Al acomodarse, Alfonso se extrañó de que, en el despacho, no hubiese más claridad que la de los flujos luminosos que atravesaban las persianas. «Es una estrategia —pensó—; así no puedo ver su cara». Sobre la amplia mesa no había más que una especie de agenda con un bolígrafo encima y una caja de habanos. Mientras el gigantón servía con delicado esmero los cafés, Nicola le preguntó a Alfonso si fumaba y, ante su negativa, sacó un puro de la caja, se lo llevó a la boca, lo rozó lentamente con la punta de la lengua, mordió en un extremo, escupió de lado, encendió un fosforo, pasó la llamita por la superficie redonda del habano y lo encendió echando pequeñas bocanadas como carpa en un estanque. Puso los labios en forma de canuto y soltó un soplo de humo que iba ascendiendo como una nubecilla azulada; y, mientras sacudía la mano para apagar el fósforo y cerraba sus ojillos como dos almejas, dijo:

—Vamos al grano. ¿Me puede decir el señor don Alfonso por qué se interesa tanto por mi Aymarita? Es la primera vez que un cliente tan selecto como usted se encariña por una mercancía tan valiosa. Y ésta es cara, signor Alfonso, se lo aseguro.

Alfonso intentó explicar que, por vivir solo y dada su condición de jubilado, necesitaba a alguien que de modo permanente se ocupara de la limpieza y organización de su palacete y «que garantizara de modo eficaz y satisfactorio otras exigencias… que usted conoce… y que…».

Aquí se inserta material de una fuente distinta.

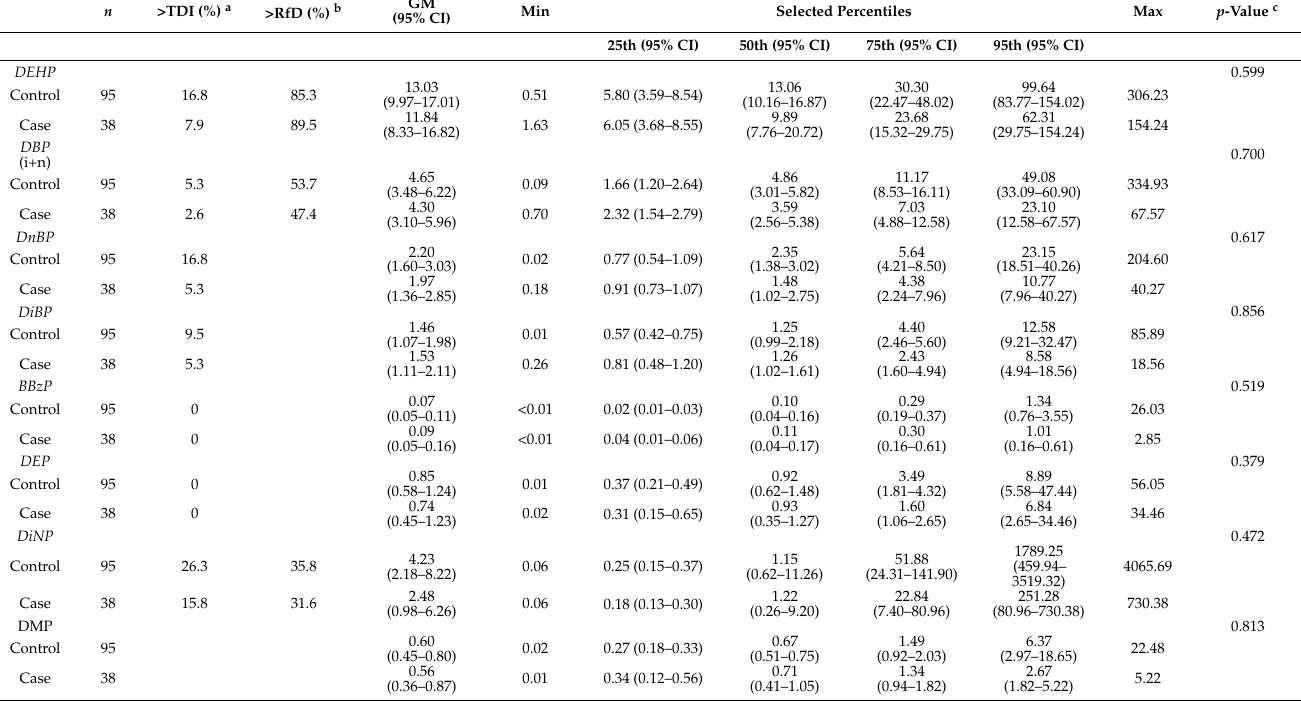
Table 4. Levels of estimated daily phthalate intakes ( µ g/kg/day) for control and case groups.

—Indudablemente —cortó Nicola, sonriendo—, Aymara tiene todas estas competencias en grado sumo. Es por lo que su precio está en relación con dichas capacidades. Aymara es una verdadera joya —y, anotada una cifra en una hoja de la agenda, se la acercó a Alfonso—.

—¡Ah! —soltó Alfonso con sorpresa pero sin mostrar demasiada frustración—; nunca imaginé que podría ser tan elevado el precio. Son muchos ceros los que hay después del dos. Si fuera posible…

—Según mis cálculos —atajó Nicola, con el puro entre los dientes— ese es, signor Alfonso, el producto neto que sacaré del trabajo de Aymara de aquí a tres años. Tenga en cuenta que, por estar casi sin estrenar, a mí me costó mucha pasta y que dentro de tres años, Aymarita sólo será productiva en un cabaré de tercera o cuarta categoría… No, signor Alfonso, no puedo quitar ni un solo cero…

—Pero ese precio es una locura —y creyendo que un argumento de carácter apreciativo sería más convincente, Alfonso dijo—. Pensé que por ser cliente habitual, que paga caro y que, además, me cuento entre sus amici, me iba a pedir una suma más abordable…

—Precisamente, don Alfonso, por ser usted un amico le voy a ser sincero. Yo no tengo ninguna necesidad de venderle Aymarita. Es más, yo no quisiera venderla. Ya me duele el solo hecho de ponerle un precio… Lo hago por usted. Entiéndalo bien, don Alfonso, entiéndalo bien: le hago un precio de favor… —los ojos y la ancha boca de Nicola parecían fruncirse de tristeza, al tiempo que apretaba sus depredadoras mandíbulas como si estuviera soportando un dolor bronco—.

Alfonso comprendió que no había nada que hacer. Por un momento, pensó en el chantaje; en amenazarlo diciéndole que, si mantenía ese precio, lo denunciaría a la policía y que terminaría en la cárcel. Pero el sólo recuerdo de la imagen del hercúleo guardaespaldas le hizo optar por la prudencia.

—Bien —dijo Alfonso con fingida resignación— pues no se hable más —y poniéndose de pie, añadió—. Dejemos las cosas como están. Yo seguiré visitando su admirable jacuzzi en el que Aymara es una profesional maravillosa. Le agradezco que me haya recibido.

Nada más sentarse en el taxi que lo devolvía a su chalé, sacó del bolsillo el móvil y marcó el número de León. Como lo tenía apagado «Estará ya comiendo con Amalia —pensó—», le envió el siguiente mensaje: «La negociación no ha dado el resultado apetecido. Tenemos que vernos este anochecer en La Luna. He de pedirte un favor importante. No me falles Leo».